Telesp, the Brazilian subsidiary of Spanish telecom giant Telefonica (TEF), provides local voice, intra/inter-regional and international long-distance services and custom data transmission services. The company also offers broadband Internet (under the “Speedy” and “Ajato” brands) and Pay-TV services.

The company is diversifying its business to offset the decline in its traditional wireline telephony operation. Investments in new businesses can be attributed to the limited opportunity in Telesp’s highly matured local and long-distance phone operations. Growth in the company’s relatively new broadband Internet and Pay-TV businesses has been encouraging so far.

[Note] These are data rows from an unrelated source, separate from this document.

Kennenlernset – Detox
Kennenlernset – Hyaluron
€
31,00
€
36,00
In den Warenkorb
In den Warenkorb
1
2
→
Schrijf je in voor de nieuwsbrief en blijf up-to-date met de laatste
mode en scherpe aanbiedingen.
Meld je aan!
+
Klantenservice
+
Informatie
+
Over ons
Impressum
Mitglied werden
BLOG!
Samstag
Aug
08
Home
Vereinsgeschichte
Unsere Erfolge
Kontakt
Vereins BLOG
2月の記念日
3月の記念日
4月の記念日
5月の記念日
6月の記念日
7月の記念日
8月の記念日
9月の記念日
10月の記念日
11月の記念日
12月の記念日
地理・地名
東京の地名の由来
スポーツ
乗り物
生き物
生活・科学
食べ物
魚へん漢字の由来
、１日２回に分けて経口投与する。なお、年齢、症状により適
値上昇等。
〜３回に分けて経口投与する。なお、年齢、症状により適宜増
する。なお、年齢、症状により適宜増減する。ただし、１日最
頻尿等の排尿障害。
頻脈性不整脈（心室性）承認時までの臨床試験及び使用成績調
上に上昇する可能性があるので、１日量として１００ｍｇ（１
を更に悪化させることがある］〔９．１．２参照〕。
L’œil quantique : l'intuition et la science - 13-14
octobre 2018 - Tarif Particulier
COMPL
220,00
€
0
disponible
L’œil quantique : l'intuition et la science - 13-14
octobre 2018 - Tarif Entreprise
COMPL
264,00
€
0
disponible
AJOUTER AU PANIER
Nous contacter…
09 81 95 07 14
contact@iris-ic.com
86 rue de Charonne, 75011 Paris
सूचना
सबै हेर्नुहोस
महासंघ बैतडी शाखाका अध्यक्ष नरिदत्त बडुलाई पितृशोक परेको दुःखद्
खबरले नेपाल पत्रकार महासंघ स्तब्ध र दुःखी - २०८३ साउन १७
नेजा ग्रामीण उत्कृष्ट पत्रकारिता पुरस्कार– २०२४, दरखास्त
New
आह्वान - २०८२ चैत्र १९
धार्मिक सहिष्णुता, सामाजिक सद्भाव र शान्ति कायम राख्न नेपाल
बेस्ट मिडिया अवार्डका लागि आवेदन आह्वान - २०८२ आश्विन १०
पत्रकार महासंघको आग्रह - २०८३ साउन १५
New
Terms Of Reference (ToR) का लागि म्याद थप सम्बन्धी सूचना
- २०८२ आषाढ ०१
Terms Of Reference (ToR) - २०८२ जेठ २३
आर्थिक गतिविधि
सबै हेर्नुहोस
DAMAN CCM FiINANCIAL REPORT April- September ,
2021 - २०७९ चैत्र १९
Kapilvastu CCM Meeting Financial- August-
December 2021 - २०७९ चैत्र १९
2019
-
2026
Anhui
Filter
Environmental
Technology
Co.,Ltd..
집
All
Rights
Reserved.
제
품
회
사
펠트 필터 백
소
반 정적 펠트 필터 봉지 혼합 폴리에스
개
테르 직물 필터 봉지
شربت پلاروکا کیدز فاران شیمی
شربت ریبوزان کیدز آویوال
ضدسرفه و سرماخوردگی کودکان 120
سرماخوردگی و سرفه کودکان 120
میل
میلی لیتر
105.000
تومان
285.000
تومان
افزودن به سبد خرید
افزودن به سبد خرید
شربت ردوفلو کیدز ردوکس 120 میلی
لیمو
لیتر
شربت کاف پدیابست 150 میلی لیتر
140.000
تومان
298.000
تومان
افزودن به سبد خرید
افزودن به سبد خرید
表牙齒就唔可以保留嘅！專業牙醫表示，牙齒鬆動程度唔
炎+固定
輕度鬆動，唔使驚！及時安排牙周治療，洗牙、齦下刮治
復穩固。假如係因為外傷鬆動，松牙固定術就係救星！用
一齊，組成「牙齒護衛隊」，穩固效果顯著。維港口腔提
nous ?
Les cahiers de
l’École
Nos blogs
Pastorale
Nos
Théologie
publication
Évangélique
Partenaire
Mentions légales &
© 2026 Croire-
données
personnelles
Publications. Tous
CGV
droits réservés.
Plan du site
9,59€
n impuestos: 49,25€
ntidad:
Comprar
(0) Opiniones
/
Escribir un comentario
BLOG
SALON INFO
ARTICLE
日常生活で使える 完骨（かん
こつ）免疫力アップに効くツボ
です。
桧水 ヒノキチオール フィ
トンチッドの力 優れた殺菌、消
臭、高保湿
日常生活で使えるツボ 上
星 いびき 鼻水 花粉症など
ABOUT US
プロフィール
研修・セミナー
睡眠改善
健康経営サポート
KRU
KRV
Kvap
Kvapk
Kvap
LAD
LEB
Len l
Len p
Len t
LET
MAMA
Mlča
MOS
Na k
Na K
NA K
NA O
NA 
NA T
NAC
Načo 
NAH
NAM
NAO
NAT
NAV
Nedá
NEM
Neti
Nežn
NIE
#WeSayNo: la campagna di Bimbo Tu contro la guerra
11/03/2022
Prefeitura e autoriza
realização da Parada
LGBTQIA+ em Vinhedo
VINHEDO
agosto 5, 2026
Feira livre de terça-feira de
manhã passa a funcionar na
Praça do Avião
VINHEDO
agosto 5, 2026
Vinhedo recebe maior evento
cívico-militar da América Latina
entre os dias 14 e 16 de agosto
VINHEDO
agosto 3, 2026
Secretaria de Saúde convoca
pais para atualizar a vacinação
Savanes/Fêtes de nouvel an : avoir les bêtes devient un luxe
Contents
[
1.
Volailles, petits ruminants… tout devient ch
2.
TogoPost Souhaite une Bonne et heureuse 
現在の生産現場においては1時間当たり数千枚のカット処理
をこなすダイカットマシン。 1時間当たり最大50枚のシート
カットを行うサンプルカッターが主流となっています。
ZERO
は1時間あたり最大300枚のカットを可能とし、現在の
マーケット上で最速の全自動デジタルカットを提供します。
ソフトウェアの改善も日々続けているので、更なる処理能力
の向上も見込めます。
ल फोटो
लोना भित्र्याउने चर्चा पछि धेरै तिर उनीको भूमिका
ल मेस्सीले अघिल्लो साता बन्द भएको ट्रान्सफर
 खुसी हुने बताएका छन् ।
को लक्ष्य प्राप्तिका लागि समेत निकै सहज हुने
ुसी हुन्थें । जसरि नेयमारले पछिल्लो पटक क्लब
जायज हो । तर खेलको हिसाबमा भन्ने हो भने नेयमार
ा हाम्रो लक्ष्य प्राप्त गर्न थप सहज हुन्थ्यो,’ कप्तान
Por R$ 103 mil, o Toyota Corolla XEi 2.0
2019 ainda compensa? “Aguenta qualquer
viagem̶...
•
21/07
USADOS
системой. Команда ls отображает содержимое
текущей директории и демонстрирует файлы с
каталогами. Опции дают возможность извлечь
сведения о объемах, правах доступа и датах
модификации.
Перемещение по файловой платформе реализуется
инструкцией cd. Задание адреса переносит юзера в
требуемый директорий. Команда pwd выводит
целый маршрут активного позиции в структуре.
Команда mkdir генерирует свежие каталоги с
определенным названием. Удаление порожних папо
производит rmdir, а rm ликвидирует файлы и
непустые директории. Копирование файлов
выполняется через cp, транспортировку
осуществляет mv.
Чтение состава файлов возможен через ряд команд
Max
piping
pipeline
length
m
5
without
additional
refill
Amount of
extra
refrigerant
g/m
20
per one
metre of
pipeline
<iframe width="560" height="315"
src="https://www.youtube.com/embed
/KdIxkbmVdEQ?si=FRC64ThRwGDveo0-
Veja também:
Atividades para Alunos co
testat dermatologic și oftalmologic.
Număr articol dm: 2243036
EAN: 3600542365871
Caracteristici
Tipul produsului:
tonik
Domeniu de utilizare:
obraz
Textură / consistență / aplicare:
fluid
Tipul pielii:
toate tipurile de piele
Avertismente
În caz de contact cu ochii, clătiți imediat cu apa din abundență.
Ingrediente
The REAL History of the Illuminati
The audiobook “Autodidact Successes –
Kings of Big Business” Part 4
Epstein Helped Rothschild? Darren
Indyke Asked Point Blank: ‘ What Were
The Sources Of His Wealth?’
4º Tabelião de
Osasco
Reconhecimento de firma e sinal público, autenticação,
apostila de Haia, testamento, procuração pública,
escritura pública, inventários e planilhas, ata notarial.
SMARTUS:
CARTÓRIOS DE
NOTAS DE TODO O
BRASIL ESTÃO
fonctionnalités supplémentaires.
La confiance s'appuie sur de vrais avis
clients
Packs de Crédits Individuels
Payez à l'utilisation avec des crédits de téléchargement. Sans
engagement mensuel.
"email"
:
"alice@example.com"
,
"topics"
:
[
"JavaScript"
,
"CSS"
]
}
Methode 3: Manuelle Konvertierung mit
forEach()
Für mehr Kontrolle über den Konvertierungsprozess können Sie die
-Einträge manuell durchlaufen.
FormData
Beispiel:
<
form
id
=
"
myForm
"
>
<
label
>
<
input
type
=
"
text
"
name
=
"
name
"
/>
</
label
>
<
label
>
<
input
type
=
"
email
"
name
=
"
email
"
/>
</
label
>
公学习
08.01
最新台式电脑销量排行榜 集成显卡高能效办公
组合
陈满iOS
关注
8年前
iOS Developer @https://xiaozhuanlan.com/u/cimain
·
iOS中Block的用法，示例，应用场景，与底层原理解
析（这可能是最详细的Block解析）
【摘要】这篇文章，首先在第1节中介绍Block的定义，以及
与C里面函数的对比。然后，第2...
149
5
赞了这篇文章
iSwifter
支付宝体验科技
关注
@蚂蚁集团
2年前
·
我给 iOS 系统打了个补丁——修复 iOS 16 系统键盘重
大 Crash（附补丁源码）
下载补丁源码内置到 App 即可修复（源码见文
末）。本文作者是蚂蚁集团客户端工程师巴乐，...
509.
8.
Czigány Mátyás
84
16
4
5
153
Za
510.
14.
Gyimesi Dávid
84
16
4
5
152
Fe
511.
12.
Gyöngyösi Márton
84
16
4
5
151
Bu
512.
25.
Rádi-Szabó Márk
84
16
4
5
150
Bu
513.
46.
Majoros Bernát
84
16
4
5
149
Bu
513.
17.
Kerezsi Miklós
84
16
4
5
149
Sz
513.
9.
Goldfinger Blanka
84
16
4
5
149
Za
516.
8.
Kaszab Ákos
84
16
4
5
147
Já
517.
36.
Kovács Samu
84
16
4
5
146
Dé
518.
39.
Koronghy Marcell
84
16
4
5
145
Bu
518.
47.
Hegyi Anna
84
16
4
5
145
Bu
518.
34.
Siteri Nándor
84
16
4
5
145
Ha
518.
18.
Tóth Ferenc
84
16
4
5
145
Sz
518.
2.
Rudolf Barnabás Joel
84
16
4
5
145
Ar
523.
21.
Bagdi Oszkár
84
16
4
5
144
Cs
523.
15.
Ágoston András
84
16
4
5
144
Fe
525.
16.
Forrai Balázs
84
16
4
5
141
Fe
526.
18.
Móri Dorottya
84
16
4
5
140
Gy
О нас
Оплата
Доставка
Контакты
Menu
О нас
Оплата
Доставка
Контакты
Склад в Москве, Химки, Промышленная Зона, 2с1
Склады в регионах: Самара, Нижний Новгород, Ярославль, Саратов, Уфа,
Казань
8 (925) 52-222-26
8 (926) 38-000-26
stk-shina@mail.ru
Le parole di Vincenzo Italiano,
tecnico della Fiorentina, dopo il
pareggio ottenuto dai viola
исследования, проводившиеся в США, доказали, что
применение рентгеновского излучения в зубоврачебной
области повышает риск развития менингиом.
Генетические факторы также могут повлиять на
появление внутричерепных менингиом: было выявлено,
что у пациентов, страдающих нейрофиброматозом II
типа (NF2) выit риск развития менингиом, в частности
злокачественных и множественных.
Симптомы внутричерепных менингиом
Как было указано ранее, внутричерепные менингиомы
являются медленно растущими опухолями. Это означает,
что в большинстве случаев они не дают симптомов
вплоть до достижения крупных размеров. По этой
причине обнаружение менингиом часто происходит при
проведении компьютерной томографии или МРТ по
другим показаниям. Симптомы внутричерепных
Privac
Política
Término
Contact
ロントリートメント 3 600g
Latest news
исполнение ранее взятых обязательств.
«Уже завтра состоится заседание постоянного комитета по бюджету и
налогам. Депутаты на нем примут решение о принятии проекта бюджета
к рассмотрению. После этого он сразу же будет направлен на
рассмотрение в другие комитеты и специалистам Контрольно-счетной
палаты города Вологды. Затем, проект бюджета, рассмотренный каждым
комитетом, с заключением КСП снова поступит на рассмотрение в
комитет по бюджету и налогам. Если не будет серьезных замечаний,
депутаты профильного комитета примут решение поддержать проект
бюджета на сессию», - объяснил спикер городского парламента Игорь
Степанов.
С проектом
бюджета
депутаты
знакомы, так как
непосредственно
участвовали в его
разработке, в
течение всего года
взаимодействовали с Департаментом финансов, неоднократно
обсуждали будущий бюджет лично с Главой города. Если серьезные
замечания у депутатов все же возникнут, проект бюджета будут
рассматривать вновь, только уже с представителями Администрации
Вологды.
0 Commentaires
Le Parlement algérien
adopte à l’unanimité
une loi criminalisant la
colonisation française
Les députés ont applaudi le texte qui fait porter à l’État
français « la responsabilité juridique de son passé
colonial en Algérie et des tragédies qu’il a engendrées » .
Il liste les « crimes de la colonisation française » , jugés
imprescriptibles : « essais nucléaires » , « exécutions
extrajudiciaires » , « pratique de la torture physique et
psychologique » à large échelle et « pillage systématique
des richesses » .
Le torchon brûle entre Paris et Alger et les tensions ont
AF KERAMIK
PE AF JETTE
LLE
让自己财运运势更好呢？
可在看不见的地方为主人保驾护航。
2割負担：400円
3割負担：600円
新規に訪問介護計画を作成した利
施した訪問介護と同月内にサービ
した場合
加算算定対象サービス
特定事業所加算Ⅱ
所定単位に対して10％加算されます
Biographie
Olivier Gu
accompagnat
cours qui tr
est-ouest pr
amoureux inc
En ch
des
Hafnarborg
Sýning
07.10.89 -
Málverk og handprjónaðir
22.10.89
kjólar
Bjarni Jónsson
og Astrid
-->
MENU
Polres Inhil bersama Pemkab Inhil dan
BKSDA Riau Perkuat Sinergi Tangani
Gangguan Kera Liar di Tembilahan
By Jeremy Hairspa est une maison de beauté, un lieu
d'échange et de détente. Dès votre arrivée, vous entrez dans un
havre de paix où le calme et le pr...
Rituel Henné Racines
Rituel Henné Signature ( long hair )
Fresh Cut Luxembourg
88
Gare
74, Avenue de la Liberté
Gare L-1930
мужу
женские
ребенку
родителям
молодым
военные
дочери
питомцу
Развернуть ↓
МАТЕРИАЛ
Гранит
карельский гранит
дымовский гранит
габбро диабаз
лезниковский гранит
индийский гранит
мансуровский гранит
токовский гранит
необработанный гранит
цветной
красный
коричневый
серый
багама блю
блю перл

Operating metrics for broadband and Pay-TV businesses are high (boosted by bundled services) and continue to offset declines in voice access. Telesp’s broadband business is expected to deliver respectable growth going forward with its “Speedy” broadband service (offering top speeds of 30 Mbps) dominating the domestic market.

Though the company’s new business opportunities are paying off, we believe Telesp remains significantly challenged by the falling subscriber base of its legacy voice telephony operation. Telesp is exposed to competition from alternative services including wireless telephony, VoIP (Internet phone) and cable services (voice, video and broadband). Telesp operates in a highly matured local and long-distance phone market and is exposed to a stringent regulatory environment (including tariff revisions).

Moreover, the carrier’s exposure to an increasingly competitive environment is expected to limit operating results, at least in the near term. Hence, we are currently maintaining our cautious stance on the stock.